Mariveles Gets an International Flag-In
While the bridge drama unfolds, Mariveles has already caught the hospitality world's attention. Dusit International signed a Hotel Management Agreement with Earth & Shore Leisure Communities Corporation in December 2025 to manage ASAI Camaya Coast — a 150-key lifestyle hotel set to open in 2029 within the sprawling 20 million square meter Camaya Coast development in Mariveles. (We chatted with Siradej Donavanik, VP for Development at Dusit International and a third-generation owner of the global hotel chain, on a recent Business Outlook.) The property will feature a water park, an 18-hole golf course, dining, retail, and outdoor activity hubs — and its own airport. The Camaya Airport completed test flights in December 2025. A resort with its own runway. In Bataan.
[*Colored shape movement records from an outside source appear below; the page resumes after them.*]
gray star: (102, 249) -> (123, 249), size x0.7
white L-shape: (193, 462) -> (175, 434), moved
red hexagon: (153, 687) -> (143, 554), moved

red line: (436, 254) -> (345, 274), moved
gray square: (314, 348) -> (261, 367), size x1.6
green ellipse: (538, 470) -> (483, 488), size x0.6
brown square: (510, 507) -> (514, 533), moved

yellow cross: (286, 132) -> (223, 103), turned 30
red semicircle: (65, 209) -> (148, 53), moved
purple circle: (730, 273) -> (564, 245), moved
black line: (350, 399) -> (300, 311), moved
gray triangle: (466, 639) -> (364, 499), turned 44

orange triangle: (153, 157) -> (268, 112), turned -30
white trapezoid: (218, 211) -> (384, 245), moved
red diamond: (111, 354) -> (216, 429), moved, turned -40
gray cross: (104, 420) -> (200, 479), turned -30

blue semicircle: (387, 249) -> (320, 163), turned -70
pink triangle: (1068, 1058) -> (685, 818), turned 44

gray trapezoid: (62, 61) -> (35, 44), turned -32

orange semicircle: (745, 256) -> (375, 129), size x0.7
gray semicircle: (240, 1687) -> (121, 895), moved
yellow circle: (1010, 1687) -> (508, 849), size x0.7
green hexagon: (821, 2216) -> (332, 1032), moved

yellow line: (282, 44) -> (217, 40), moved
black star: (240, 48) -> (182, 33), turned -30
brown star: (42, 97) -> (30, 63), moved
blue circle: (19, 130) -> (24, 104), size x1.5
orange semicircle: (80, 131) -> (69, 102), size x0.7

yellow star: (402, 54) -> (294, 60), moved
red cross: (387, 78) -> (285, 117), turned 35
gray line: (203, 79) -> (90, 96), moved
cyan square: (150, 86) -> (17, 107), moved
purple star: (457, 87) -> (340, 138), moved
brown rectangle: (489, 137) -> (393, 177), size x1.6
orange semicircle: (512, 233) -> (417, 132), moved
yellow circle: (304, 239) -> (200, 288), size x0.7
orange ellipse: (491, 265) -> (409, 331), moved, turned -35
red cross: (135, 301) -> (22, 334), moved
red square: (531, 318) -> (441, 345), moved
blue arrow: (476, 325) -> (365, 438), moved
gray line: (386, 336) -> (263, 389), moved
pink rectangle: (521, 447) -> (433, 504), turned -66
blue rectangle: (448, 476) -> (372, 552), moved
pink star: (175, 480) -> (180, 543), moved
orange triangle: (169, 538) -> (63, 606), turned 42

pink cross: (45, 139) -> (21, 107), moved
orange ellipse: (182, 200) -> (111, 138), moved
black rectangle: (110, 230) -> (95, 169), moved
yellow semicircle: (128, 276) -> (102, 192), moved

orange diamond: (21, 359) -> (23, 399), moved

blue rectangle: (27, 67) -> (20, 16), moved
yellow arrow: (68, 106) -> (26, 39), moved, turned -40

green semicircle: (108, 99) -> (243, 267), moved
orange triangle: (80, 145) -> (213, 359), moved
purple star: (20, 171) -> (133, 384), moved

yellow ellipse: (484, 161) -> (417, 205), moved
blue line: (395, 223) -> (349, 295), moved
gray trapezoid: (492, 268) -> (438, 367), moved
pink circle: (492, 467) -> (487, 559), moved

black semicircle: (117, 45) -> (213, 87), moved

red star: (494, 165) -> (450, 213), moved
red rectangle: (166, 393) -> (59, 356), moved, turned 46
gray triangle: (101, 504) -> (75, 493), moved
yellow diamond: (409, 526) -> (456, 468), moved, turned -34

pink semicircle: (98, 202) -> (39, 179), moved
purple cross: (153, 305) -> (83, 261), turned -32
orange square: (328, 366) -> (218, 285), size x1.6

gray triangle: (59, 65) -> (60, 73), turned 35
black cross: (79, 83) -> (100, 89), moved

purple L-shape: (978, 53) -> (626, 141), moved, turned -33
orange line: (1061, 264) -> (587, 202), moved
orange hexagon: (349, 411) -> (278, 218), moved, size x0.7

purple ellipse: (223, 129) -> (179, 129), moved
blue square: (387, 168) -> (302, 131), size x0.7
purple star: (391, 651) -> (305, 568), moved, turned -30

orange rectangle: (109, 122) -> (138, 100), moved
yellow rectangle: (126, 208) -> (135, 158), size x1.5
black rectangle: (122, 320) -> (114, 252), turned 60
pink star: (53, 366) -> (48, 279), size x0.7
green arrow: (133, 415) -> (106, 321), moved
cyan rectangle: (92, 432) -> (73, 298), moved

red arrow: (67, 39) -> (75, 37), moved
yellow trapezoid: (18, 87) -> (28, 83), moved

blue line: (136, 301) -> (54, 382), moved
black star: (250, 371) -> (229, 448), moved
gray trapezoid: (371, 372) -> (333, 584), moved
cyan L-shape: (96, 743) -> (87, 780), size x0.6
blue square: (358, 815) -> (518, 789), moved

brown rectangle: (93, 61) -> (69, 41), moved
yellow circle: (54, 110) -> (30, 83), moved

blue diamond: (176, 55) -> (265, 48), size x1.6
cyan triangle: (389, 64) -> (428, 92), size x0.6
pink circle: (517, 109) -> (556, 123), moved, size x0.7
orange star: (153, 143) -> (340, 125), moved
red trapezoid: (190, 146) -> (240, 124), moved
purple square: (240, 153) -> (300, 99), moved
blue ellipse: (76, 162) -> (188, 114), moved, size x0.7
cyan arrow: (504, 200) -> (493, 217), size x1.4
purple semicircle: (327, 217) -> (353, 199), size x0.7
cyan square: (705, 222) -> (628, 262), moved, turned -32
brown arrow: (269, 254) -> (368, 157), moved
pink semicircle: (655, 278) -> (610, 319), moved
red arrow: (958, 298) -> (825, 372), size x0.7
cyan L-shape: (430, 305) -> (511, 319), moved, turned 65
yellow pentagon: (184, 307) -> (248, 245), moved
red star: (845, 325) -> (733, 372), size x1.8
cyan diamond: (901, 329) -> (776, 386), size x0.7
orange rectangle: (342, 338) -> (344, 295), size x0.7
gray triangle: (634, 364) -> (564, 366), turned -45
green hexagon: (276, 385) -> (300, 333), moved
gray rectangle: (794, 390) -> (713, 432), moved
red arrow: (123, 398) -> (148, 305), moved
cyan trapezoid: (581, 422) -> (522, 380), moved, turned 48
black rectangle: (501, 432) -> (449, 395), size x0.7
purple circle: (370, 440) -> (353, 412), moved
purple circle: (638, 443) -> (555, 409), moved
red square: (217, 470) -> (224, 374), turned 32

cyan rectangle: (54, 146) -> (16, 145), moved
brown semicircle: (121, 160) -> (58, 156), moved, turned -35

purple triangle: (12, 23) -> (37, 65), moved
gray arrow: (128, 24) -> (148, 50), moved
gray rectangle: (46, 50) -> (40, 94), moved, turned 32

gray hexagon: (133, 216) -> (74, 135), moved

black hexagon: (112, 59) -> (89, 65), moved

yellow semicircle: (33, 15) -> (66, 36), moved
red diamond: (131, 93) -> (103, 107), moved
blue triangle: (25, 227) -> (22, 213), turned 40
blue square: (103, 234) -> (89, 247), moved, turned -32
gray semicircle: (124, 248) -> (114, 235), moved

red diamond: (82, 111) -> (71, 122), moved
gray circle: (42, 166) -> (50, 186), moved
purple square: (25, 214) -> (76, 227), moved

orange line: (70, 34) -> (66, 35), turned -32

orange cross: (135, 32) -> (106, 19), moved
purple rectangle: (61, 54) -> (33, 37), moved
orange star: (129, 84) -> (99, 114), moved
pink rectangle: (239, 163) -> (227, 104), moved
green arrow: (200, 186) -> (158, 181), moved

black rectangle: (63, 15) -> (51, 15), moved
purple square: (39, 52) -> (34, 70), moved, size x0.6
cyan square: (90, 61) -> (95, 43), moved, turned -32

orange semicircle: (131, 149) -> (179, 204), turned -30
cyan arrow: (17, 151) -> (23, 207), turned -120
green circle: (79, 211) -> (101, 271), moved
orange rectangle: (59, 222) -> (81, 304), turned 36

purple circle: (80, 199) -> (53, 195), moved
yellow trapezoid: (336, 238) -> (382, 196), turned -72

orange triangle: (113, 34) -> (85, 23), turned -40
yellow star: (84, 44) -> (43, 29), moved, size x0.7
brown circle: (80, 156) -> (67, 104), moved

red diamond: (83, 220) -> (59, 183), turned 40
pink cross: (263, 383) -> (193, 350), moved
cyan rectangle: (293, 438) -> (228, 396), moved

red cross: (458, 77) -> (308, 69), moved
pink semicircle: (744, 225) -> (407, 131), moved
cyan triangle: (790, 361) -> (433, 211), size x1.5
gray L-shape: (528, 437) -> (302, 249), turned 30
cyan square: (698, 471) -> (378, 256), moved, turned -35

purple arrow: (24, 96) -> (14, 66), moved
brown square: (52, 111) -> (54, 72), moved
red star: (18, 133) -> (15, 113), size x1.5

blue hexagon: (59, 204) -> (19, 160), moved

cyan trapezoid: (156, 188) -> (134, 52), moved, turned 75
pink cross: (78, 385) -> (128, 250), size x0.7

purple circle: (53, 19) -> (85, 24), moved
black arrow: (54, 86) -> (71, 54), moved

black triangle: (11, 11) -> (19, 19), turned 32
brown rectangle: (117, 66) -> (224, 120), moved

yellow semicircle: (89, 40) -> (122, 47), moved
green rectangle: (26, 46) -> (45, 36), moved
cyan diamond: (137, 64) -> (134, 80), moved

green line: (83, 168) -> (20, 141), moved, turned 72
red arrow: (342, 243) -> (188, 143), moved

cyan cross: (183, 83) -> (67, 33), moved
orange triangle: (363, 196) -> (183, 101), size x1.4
The market signal is unambiguous. Bataan welcomed 1,237,611 visitors in 2024 — a 41 percent jump from the previous year. When a Bangkok-headquartered hospitality group with 300 properties in 18 countries plants its millennial-facing ASAI brand in Mariveles, that is not a tourism play. That is a real estate thesis dressed in a hotel uniform.
The peninsula that gave us Bataan Death March heroism may be about to give us something equally historic: a case study in how a Philippine province transforms itself through infrastructure, governance, and the audacity to invite the world in.